How Trump or Harris would drive the deficit higher

According to a new analysis released this morning, both presidential candidates’ agendas would add trillions to already enormous U.S. fiscal deficits over the next decade.
The big picture: According to the Committee for a Responsible Federal Budget, former President Trump’s plans would add $7.5 trillion to cumulative deficits from 2026 to 2035, while Vice President Kamala Harris’ agenda would add $3.5 trillion.
- Public debt is already about 100% of the U.S. GDP and, under current law, is on track to rise to around 125% by 2035. Harris’ fiscal plans would push that to 133% and Trump’s plans to 142%, per the central estimates in CRFB’s analysis.
By the numbers: The biggest driver of enlarged deficits in the candidates’ plans is tied to extending provisions of the 2017 Trump tax cuts that under current law are set to expire at the end of next year.
- Trump’s pledge to extend them in their entirety would add $5.35 trillion to cumulative deficits, while Harris’ desire to extend only portions affecting households making under $400,000 would add $3 trillion to the deficit.
- Trump has proposed further tax cuts on households and businesses that CRFB estimates as reducing federal revenue by $3.8 trillion, while Harris proposes paid leave, child care, and related programs that it estimates as costing $1.4 trillion.

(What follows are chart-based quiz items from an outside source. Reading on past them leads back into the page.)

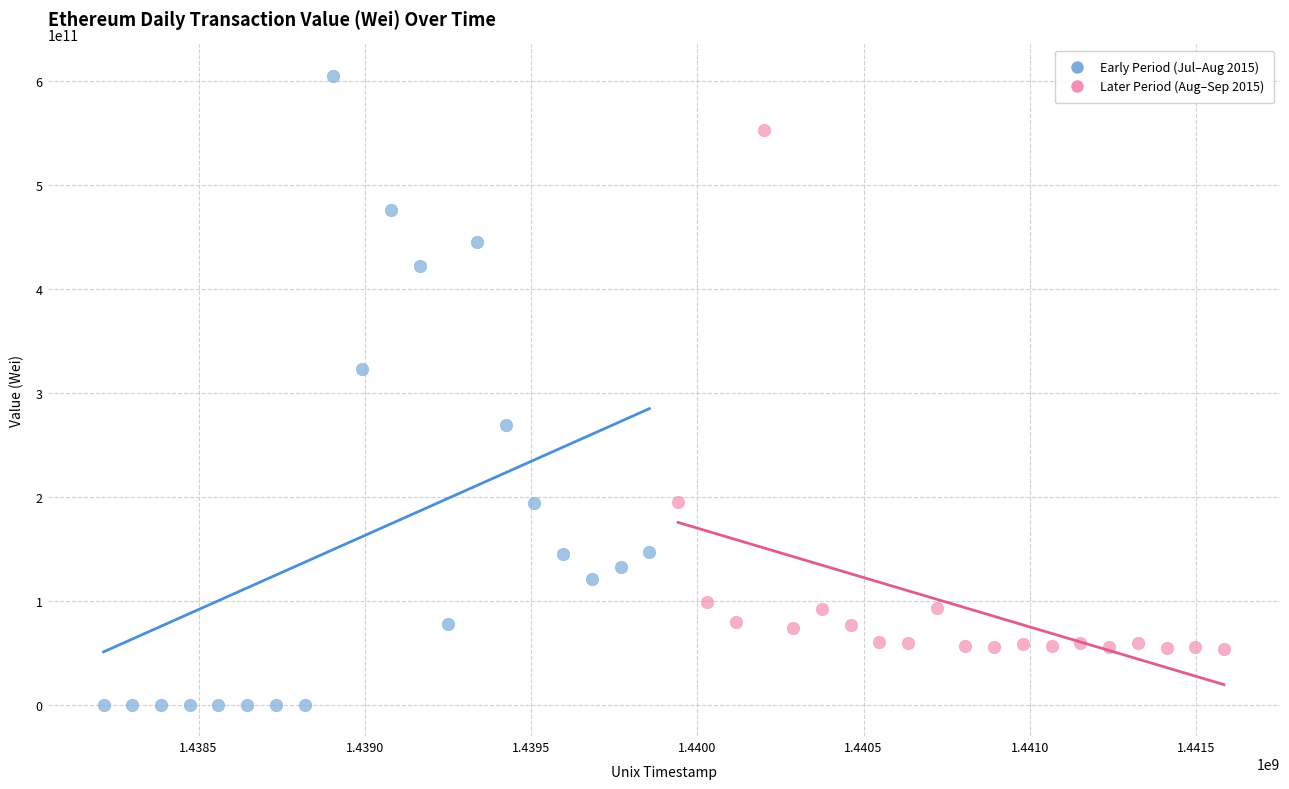

Which series has the largest Y range (max minus min)?

Early Period (Jul–Aug 2015)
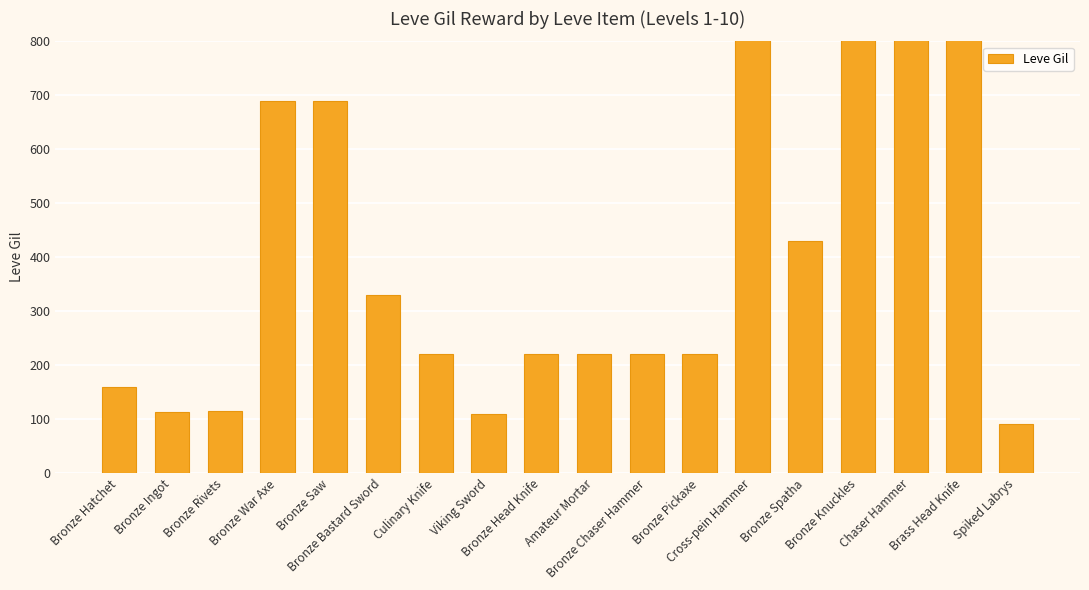

What is the greatest value displayed?

990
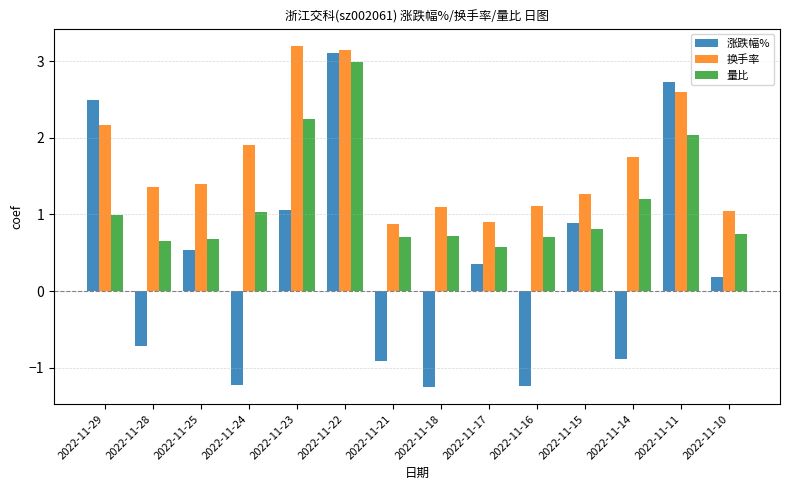

True or false: 量比 has a value of 0.8 at 2022-11-15.

True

Both candidates’ agendas include portions that would raise cash for the federal government but not enough to fully counteract budget-busting proposals.
- CRFB estimates that Harris’ proposed tax hikes on corporations and high earners will raise $4 trillion and Trump’s planned tariffs will raise $2.7 trillion.
Between the lines: The winner in November will inherit a very different economic backdrop than either Trump or President Biden did upon taking office in 2016 and 2020.
- Debt is already much higher than it was then, and interest rates are substantially higher, making the cost of servicing that debt more burdensome to taxpayers.
What they’re saying: “If the next president doesn’t lead in putting a fiscal reform plan in place, we will hit the record debt level this country has ever seen and be much weaker for it,” Maya MacGuineas, president of CRFB, tells Axios.
- “Both candidates should make promises about how they would fix the debt, not how they would make it worse,” she adds.
Reality check: These sorts of projections can only tell us so much. The candidates’ proposals are relatively vague, and any changes to fiscal policy will also depend on the composition of Congress.